(Entries taken from a collection)

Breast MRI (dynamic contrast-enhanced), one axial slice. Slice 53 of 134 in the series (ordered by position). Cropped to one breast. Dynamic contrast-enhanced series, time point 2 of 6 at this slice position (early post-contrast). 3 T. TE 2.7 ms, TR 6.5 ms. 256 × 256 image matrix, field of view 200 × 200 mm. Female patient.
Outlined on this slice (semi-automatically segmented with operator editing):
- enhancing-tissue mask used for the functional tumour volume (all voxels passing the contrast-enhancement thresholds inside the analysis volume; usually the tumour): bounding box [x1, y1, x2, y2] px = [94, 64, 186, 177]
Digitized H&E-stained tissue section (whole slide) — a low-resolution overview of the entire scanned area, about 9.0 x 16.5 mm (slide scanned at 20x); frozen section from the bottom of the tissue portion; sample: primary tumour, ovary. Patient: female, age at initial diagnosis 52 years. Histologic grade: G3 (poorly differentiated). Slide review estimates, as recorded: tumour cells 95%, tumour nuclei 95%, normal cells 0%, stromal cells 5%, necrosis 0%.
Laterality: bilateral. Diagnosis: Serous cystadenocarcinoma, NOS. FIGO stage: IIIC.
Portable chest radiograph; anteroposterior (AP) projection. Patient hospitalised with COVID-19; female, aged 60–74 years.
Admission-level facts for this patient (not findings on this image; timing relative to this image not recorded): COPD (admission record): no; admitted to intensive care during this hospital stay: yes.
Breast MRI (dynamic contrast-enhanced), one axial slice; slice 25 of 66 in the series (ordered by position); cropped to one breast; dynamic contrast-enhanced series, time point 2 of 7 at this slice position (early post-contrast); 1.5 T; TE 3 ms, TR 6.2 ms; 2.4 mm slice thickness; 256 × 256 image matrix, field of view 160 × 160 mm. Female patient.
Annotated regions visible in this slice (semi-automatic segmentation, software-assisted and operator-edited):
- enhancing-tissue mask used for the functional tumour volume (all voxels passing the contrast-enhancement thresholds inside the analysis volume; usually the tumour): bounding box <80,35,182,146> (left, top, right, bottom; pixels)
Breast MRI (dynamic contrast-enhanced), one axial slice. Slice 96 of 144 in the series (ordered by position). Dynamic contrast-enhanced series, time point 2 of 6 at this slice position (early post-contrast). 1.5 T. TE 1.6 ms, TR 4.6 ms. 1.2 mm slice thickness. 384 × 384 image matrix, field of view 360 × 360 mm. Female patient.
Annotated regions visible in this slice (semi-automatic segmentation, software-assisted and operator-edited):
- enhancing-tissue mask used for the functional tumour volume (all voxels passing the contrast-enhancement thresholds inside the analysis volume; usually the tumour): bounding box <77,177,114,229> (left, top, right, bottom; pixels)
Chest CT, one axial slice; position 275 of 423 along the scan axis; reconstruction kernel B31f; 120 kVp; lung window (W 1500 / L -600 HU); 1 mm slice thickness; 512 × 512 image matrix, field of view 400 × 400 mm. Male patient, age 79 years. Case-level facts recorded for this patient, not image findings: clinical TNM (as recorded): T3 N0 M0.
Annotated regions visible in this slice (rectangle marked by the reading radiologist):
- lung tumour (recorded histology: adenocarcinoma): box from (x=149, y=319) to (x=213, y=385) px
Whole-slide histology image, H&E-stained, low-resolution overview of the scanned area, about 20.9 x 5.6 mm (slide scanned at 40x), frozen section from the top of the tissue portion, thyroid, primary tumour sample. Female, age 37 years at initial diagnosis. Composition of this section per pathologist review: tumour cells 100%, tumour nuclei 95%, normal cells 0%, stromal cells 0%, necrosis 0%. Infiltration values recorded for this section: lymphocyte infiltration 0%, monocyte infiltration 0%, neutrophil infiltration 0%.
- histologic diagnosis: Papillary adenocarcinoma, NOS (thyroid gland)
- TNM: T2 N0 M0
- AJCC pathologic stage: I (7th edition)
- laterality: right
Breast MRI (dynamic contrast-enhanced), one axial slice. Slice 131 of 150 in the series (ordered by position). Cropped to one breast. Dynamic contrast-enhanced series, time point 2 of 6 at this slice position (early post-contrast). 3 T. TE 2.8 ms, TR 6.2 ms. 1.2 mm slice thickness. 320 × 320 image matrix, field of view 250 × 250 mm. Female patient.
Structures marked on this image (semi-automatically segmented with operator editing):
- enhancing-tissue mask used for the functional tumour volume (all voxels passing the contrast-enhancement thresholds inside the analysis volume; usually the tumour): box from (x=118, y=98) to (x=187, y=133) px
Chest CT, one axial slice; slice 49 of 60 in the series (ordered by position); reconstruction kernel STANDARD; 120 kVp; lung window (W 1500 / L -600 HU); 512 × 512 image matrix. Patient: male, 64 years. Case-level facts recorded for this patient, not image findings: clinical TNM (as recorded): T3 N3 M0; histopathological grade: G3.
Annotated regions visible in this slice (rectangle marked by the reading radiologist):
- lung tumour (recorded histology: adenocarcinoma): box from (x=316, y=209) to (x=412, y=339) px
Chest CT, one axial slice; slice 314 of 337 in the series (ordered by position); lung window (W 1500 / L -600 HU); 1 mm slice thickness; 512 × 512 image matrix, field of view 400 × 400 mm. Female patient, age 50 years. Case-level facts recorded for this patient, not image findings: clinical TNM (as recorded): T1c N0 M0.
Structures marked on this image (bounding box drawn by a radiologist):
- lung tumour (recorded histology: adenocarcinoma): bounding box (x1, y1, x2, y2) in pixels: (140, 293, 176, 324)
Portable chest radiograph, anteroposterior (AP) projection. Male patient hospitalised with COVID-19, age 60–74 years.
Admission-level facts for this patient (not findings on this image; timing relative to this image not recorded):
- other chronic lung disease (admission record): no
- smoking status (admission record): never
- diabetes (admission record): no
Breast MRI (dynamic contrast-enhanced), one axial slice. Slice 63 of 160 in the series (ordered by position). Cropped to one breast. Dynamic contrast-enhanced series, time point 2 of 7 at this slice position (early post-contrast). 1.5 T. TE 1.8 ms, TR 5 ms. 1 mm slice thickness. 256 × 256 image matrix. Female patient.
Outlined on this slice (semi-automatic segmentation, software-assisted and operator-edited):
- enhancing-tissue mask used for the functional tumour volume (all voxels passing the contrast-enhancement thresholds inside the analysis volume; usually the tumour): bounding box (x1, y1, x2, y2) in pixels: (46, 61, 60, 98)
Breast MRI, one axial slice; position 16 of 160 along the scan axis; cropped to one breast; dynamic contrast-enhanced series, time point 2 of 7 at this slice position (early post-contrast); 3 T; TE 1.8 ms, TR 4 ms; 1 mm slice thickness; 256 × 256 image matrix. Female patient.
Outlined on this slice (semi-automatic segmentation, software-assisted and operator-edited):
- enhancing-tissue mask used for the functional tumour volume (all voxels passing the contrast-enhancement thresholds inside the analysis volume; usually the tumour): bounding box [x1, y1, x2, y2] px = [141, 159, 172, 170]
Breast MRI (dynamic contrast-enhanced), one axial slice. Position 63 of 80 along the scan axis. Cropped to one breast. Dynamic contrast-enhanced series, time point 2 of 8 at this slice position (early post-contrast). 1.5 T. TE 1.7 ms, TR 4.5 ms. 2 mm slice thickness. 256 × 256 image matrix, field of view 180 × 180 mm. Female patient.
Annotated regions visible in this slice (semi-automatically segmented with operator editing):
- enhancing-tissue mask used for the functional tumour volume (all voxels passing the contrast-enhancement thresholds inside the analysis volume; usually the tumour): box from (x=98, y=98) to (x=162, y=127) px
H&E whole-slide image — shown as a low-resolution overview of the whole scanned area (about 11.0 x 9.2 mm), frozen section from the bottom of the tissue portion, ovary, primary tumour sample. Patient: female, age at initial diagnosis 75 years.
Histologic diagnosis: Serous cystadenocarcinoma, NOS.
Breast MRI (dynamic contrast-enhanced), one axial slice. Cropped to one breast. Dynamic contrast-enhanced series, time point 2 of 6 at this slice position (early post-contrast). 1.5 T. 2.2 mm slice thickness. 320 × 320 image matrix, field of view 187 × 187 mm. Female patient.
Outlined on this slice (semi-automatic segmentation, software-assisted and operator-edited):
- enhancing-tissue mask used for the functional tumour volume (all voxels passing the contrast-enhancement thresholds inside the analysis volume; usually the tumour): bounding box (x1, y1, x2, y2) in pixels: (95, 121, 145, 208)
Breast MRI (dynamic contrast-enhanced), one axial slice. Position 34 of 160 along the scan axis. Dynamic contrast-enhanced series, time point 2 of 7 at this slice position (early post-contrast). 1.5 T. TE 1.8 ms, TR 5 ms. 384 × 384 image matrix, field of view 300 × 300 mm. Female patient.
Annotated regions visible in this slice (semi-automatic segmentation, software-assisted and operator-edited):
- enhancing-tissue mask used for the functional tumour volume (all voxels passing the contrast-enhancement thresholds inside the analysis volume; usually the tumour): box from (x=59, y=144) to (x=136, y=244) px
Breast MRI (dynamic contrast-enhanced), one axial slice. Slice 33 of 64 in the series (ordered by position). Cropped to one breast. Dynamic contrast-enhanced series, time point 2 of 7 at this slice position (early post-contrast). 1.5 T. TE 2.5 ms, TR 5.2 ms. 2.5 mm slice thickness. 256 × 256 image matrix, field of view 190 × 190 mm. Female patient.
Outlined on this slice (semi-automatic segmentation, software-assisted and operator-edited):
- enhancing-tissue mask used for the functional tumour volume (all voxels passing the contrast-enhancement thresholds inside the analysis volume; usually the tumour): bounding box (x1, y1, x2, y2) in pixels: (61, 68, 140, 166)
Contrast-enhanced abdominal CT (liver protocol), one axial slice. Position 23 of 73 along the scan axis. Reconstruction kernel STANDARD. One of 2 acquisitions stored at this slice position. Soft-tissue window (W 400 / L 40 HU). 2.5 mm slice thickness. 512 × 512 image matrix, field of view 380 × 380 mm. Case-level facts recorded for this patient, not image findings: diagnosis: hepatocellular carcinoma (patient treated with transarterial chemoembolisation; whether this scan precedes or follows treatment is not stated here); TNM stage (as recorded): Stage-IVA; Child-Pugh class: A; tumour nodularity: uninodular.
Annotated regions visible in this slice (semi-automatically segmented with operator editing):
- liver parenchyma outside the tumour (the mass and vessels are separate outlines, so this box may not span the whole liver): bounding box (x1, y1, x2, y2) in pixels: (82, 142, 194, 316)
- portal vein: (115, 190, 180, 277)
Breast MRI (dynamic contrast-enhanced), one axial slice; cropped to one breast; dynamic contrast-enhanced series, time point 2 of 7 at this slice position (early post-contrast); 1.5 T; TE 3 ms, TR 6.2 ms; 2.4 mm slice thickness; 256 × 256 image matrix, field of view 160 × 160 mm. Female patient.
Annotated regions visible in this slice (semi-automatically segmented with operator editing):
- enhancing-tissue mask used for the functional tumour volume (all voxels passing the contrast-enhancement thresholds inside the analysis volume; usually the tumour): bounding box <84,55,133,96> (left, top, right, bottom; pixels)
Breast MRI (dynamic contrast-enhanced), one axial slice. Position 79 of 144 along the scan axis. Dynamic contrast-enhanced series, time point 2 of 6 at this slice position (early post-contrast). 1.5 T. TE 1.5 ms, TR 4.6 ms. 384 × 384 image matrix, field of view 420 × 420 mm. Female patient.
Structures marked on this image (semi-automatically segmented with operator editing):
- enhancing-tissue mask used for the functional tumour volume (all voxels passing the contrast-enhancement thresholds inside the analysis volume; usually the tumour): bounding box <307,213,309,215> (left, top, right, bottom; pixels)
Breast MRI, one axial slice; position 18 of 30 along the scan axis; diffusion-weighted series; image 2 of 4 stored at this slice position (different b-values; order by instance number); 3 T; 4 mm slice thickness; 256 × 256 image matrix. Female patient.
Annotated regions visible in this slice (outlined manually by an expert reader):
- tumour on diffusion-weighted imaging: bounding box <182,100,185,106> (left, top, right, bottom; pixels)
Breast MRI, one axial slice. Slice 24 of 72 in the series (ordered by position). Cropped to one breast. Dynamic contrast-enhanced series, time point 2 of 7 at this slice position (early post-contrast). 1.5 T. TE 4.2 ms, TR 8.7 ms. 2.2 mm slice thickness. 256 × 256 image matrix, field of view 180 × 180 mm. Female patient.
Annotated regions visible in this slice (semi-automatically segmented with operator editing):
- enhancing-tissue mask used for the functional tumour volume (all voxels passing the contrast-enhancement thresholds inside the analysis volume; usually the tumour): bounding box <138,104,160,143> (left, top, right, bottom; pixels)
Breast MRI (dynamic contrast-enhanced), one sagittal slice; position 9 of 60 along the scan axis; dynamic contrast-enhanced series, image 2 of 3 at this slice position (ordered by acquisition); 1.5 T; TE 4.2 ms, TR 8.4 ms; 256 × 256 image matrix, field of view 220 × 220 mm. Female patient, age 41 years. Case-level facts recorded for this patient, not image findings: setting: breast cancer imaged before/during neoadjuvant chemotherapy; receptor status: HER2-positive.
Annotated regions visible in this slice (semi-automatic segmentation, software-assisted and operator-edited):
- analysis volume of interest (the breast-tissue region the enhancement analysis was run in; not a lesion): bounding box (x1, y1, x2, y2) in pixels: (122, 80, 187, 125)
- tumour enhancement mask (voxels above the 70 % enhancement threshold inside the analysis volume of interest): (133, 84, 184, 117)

## [TASK REQUIREMENTS]
Where in the entries does the word "cells" occur? Copy out each line that has it.

## [ANSWER BELOW]
Digitized H&E-stained tissue section (whole slide) — a low-resolution overview of the entire scanned area, about 9.0 x 16.5 mm (slide scanned at 20x); frozen section from the bottom of the tissue portion; sample: primary tumour, ovary. Patient: female, age at initial diagnosis 52 years. Histologic grade: G3 (poorly differentiated). Slide review estimates, as recorded: tumour cells 95%, tumour nuclei 95%, normal cells 0%, stromal cells 5%, necrosis 0%.
Whole-slide histology image, H&E-stained, low-resolution overview of the scanned area, about 20.9 x 5.6 mm (slide scanned at 40x), frozen section from the top of the tissue portion, thyroid, primary tumour sample. Female, age 37 years at initial diagnosis. Composition of this section per pathologist review: tumour cells 100%, tumour nuclei 95%, normal cells 0%, stromal cells 0%, necrosis 0%. Infiltration values recorded for this section: lymphocyte infiltration 0%, monocyte infiltration 0%, neutrophil infiltration 0%.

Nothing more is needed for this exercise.